Fog. The smallest particles of water condensate that accumulate in the air and create a light haze or impenetrable milky whitish jelly. What picture appears before your mind's eye when you hear or pronounce this word yourself?
Reasons for the popularity of โhazyโ motifs in art
Fog mesmerizes or scares, calms or instills alarm. For each sensation is deeply subjective. That is why quotes about fog are so diverse, which can be found in world literature and cinema. Oscar Wilde was truly right when he said:
"The London fogs did not exist until art discovered them."
And his expression is true not only for the London mists. Fog has its own character, its own unique qualities, depending on how, where and when it is formed, how it spreads, what volume it occupies, how and what space it fills.
Fog in the city
Fog in the city is a phenomenon that turns everyday views into a riddle and a mirage, disorienting and confusing a person deprived of the soil of the worldโs usual view of vision. About this phenomenon of the transformation of space and immersion in timelessness - lyrical and full of shades of feelings and colors quotes about fog in the city:
Fog over my city, fog.
Milk haze the streets are embraced.
And the watercolor image of the townspeople,
Blurred in gray-white cotton.
The world is completely transformed by fog, it has become completely different, blurred, ghostly, as if completely surreal. The author of the above poetic lines talks about the quiet miracle of fog and his enthusiasm for the transformation of Moscow.
Fog in the mountains
The fog in the mountains is a monumental and striking sight that can turn into mortal danger. He beckons, attracts and, at the same time, repels, makes you acutely worry. The fog seems to be a living creature with its own will.
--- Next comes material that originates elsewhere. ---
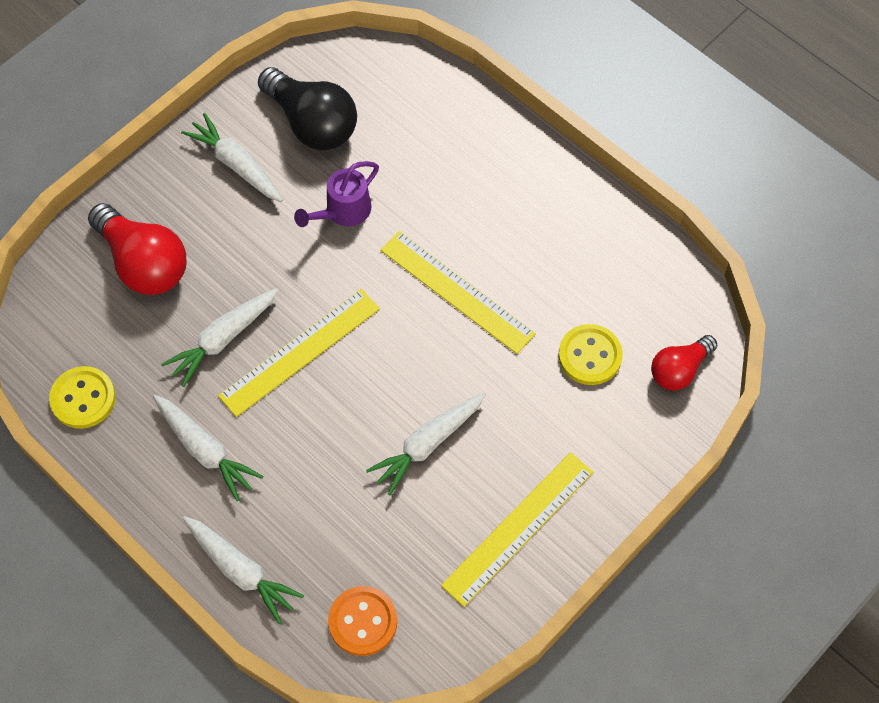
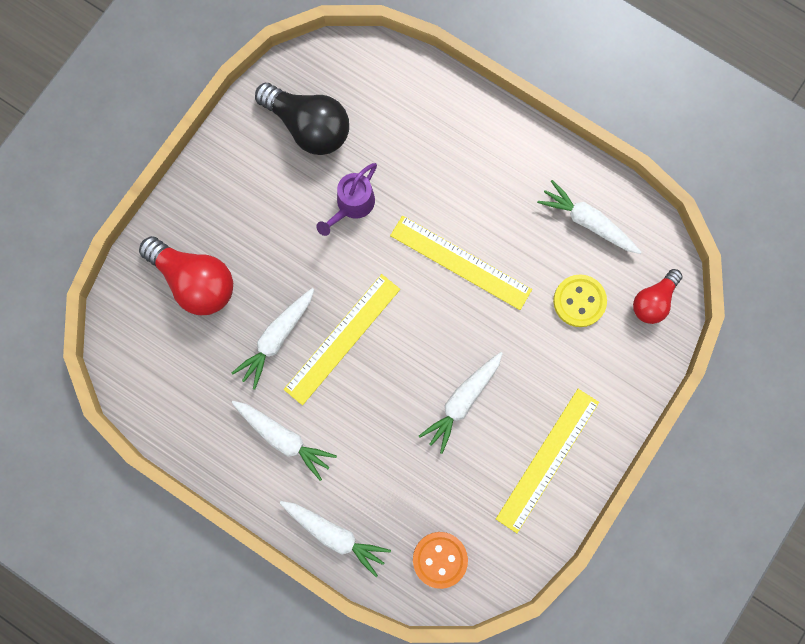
camera: 10 degrees left, 15 degrees up
yellow button [49,366,116,429] -> none
white carrot [181,113,283,202] -> white carrot moved to [537,180,642,254]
It spreads softly or descends like an avalanche. And this is the subject of reflection in such quotes about fog in the mountains, such as, for example, the following lines from Japanese poetry:
Only a sun balloon
rose over the mountains
the fog is creeping
on soft white legs
settling in the valley
a duvet.
Fog in the mountains causes catharsis. This shock, this, as Alexander Mitta figuratively put it in his book โCinema between Paradise and Hellโ,
a magical sense of joy and grief at the same time, what the Greeks called "purification."
The metaphorical meanings of fog
Often fog, for many reasons, takes on a metaphorical meaning in art, cinema, and literature. It can be a symbol of search, hostility, loss, loneliness, timelessness ... Each creator in his own way comprehends and uses this image, investing his own meaning. Here you can cite, perhaps, one very bright quote about fog:
We all have two lives: a genuine one, which we dream of in childhood and continue to dream of adults as if in a fog; and false, where we coexist with everyone else.
Fog often acts as a symbol of disorder, disorder, disorganization and carries negative connotations. Like Arthur Conan Doyle, for example, in Notes on Sherlock Holmes:
Fancy is better than fog in the head.
Two unstable entities are contrasted in this quote, and the fog loses in comparison, receiving a less flattering characteristic, due to the fact that it is chaotic, fills the entire volume, has no structure and purpose, while fantasies have false, but logical motives, structure basis. The fog in the head is from one to another and to nothing concrete. The image is based directly on the properties of a natural phenomenon.
Folk wisdom
In addition to understanding the artistic and the individual, the fog can be perceived collectively, more pragmatically than figuratively, however, despite this, it is bright and colorful. Quotations about fog from the inexhaustible piggy bank of folk wisdom can take a huge amount. Moreover, the fog does not always appear as a direct subject or object of action, it can be mentioned indirectly as one of the far from the most important elements of the thought embedded in the whole phrase, complementing the existing images and meanings.
The loser was going hunting - the mountains closed the fog.
This proverb is similar in meaning to the much more famous one - about a bad dancer and his legs hindering him. Any pretext is used as an excuse for failure and one's own laziness, work through the arms, unwillingness to work to achieve a result.